The path of a robot along a track is modeled by the curve y=2𝑥^2+1. As the robot moves, it passes through the point P (−1,3). At this point, it attempts to shoot a ball at a target located at the point (1,-5). If the ball travels along the tangent line to the curve at point P, will the ball hit the target?

i know that the ball will hit the point as the slope of the tangent is -4x

however, using the formula ( f(x+h) - f(x) ) / h and subsituting will get me 4x and not -4x.

should i use f(x-h) instead of f(x+h) if so, why?

### 2 Answers

- 1 month agoFavorite Answer
slope is 4x so what is the slope when x=-1?
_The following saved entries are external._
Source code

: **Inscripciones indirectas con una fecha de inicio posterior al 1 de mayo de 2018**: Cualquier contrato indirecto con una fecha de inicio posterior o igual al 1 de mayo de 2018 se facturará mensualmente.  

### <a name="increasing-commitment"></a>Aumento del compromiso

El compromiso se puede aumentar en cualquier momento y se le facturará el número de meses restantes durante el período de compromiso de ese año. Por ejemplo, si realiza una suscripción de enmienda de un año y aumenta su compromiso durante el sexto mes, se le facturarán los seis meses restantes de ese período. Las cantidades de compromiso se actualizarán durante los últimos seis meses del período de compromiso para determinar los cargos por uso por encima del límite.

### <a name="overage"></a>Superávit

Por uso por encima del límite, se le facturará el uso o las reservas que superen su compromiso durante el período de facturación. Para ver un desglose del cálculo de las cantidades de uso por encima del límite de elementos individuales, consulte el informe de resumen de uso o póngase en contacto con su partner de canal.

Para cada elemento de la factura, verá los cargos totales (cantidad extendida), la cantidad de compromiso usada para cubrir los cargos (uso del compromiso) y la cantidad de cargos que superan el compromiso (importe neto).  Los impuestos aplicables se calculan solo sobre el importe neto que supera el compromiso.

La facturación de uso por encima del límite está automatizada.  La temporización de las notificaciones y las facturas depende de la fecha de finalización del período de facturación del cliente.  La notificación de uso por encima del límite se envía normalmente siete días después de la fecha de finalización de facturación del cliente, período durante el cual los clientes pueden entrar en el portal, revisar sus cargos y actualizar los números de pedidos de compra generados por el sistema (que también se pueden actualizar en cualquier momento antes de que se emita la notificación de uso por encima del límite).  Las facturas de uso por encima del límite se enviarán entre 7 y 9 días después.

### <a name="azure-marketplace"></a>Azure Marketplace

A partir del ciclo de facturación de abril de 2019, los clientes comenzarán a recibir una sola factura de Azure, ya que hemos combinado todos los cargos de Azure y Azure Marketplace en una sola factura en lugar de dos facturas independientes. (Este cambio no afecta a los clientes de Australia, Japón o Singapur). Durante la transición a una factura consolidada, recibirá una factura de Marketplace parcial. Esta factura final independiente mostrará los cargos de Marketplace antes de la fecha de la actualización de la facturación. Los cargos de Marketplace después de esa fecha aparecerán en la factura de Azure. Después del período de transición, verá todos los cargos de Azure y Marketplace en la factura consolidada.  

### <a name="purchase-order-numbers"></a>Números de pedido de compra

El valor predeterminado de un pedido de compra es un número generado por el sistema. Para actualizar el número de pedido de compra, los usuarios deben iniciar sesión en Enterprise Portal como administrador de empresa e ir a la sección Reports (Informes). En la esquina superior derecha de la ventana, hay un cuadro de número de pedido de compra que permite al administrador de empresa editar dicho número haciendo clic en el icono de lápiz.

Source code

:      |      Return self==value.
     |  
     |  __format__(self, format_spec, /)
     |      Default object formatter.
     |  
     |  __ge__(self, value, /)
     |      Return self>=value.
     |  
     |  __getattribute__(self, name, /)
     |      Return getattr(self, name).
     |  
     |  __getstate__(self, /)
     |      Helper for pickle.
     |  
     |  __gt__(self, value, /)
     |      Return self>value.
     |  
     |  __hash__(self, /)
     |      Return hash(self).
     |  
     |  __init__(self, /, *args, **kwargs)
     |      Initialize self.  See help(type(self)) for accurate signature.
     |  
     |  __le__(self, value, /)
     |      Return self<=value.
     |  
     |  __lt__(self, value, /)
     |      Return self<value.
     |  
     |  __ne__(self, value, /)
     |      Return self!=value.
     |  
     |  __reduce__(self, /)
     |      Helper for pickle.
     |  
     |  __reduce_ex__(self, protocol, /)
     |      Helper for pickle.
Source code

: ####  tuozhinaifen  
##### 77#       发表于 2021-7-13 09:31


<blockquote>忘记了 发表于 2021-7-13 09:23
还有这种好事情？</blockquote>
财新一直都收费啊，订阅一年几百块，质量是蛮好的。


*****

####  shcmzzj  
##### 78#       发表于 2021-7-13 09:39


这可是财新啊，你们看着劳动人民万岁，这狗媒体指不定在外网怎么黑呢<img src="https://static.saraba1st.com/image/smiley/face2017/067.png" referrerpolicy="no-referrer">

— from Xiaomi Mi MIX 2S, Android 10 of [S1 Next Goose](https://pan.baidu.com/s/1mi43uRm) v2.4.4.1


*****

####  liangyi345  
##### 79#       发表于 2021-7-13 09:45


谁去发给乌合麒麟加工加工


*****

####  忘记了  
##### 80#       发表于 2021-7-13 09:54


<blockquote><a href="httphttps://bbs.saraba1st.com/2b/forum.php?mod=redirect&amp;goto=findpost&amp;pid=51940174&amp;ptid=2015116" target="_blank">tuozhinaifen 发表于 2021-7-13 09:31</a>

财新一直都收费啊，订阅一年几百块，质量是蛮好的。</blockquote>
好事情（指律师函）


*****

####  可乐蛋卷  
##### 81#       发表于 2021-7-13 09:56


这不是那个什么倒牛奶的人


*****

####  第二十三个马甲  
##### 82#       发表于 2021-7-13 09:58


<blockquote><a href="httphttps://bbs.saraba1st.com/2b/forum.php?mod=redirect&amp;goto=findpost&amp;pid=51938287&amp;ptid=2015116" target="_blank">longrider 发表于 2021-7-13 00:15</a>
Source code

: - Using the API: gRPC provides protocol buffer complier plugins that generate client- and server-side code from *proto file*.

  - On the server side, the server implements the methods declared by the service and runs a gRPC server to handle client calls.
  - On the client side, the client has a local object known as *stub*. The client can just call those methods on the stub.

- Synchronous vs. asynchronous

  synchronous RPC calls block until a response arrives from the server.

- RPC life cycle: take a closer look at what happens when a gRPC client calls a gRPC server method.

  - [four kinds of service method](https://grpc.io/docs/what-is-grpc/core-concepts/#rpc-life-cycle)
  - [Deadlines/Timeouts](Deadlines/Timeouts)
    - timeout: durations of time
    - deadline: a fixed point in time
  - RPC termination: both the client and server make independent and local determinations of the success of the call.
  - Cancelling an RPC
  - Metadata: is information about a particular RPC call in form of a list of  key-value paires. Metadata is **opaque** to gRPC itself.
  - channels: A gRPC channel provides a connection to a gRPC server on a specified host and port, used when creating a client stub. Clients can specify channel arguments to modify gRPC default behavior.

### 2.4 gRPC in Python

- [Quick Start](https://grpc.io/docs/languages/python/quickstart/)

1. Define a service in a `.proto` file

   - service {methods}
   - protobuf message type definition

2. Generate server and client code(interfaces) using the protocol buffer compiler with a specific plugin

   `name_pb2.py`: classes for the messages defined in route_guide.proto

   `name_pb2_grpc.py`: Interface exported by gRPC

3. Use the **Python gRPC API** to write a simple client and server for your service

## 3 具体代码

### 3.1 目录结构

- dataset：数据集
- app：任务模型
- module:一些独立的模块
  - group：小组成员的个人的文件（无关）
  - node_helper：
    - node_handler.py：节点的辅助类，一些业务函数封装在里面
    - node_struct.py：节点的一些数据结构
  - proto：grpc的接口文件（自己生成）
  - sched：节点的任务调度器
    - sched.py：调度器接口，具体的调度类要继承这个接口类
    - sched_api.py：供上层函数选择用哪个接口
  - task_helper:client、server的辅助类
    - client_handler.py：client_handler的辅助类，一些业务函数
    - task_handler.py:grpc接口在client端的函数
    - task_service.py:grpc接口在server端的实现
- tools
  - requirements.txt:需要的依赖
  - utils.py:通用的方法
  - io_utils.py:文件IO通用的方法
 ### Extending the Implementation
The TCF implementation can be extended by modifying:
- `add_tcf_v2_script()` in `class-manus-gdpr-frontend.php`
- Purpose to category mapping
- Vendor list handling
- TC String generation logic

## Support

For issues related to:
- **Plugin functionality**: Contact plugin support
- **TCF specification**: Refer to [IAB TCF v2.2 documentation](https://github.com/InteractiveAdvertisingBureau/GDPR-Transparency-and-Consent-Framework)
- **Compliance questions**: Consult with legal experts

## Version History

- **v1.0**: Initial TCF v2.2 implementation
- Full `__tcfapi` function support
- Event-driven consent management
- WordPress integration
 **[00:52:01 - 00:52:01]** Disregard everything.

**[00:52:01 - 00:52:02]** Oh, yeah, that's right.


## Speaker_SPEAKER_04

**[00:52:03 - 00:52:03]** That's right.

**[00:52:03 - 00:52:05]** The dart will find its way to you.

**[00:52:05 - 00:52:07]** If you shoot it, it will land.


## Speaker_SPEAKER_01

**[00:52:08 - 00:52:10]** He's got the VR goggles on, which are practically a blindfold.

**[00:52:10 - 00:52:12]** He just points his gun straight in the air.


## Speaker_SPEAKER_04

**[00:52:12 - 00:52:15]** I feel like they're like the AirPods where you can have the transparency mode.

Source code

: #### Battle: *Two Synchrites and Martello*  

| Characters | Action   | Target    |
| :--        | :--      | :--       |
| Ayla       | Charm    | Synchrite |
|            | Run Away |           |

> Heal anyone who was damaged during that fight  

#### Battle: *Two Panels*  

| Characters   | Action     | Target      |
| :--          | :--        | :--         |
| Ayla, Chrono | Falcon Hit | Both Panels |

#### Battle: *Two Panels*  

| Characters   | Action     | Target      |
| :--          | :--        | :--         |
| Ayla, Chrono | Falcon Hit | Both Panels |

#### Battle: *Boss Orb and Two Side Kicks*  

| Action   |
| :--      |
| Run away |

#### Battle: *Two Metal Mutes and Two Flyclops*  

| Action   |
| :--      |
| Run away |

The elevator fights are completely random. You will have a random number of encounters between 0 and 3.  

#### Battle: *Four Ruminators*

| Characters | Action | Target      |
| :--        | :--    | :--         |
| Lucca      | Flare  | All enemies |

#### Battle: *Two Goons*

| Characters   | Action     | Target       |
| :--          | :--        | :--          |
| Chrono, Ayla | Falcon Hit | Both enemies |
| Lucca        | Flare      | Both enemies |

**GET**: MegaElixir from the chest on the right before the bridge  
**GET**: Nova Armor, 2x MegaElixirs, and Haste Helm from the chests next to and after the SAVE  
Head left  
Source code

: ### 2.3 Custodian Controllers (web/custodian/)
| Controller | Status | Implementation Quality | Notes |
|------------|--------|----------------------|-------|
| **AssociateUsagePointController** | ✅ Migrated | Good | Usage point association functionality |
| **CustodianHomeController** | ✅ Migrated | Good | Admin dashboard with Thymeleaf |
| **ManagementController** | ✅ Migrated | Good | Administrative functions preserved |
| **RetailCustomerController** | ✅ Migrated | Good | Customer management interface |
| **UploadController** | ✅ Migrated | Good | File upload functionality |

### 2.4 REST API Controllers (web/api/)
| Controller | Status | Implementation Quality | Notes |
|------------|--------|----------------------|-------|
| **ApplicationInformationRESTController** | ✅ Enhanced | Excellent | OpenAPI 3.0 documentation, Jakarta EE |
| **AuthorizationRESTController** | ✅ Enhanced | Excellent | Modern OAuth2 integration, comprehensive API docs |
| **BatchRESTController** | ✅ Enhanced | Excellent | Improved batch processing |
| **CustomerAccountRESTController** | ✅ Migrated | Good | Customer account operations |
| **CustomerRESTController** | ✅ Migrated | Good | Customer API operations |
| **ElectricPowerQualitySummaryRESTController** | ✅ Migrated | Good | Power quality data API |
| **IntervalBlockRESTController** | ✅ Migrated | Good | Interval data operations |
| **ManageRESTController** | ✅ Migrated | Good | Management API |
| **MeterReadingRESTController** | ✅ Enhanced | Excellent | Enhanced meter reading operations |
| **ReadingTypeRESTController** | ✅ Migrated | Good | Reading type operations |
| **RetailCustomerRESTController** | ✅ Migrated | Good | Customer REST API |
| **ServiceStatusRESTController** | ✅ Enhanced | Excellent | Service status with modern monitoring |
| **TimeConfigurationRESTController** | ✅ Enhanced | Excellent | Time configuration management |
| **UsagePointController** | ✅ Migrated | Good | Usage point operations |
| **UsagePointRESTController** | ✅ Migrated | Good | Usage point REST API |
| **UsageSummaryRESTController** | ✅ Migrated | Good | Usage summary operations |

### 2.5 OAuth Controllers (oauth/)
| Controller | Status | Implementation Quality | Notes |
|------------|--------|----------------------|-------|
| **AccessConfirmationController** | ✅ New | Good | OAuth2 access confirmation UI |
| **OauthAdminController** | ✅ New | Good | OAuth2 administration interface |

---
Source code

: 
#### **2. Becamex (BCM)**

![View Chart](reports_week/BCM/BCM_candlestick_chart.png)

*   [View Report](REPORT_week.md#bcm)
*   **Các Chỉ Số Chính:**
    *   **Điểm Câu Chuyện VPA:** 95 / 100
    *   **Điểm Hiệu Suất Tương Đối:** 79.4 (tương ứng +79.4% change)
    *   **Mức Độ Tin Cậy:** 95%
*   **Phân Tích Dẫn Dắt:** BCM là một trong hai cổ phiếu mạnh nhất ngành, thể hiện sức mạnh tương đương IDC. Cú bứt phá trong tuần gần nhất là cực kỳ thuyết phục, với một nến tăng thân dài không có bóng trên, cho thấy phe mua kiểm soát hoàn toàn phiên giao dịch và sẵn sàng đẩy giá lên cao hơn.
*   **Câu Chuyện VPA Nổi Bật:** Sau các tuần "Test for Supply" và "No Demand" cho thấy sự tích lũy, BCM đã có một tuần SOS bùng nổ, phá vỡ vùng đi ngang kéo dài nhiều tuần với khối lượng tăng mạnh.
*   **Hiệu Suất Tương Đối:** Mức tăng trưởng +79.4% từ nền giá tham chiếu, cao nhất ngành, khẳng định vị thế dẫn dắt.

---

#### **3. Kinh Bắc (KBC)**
So the reasont he slope of the tangent line at that point is -4 is because x is -1, if you were looking at (1,3) the slope of the tangent line would be 4

Does that help?

- ted sLv 71 month ago
y ' ( -1) = 4 ( - 1 ) = - 4....and true [ f(- 1 + h ) - f ( -1) ] / h ----> - 4....[f(x+h) - f(x) ] / h ---> 4x , and x = - 1 ====> f'(-1) = - 4

- Login to reply the answers

Sorry for the late response. To get the equation you need to use the point slope form

y - y1 = m(x - x1) where (x1, y1) is a point on the line (so (-1, 3) ) and m is the slope 4x1 where x1 is the x value of that point (so 4*-1 = -4) So working everything out gets you

y = (4*-1)x - (-4*-1)*-1 + 3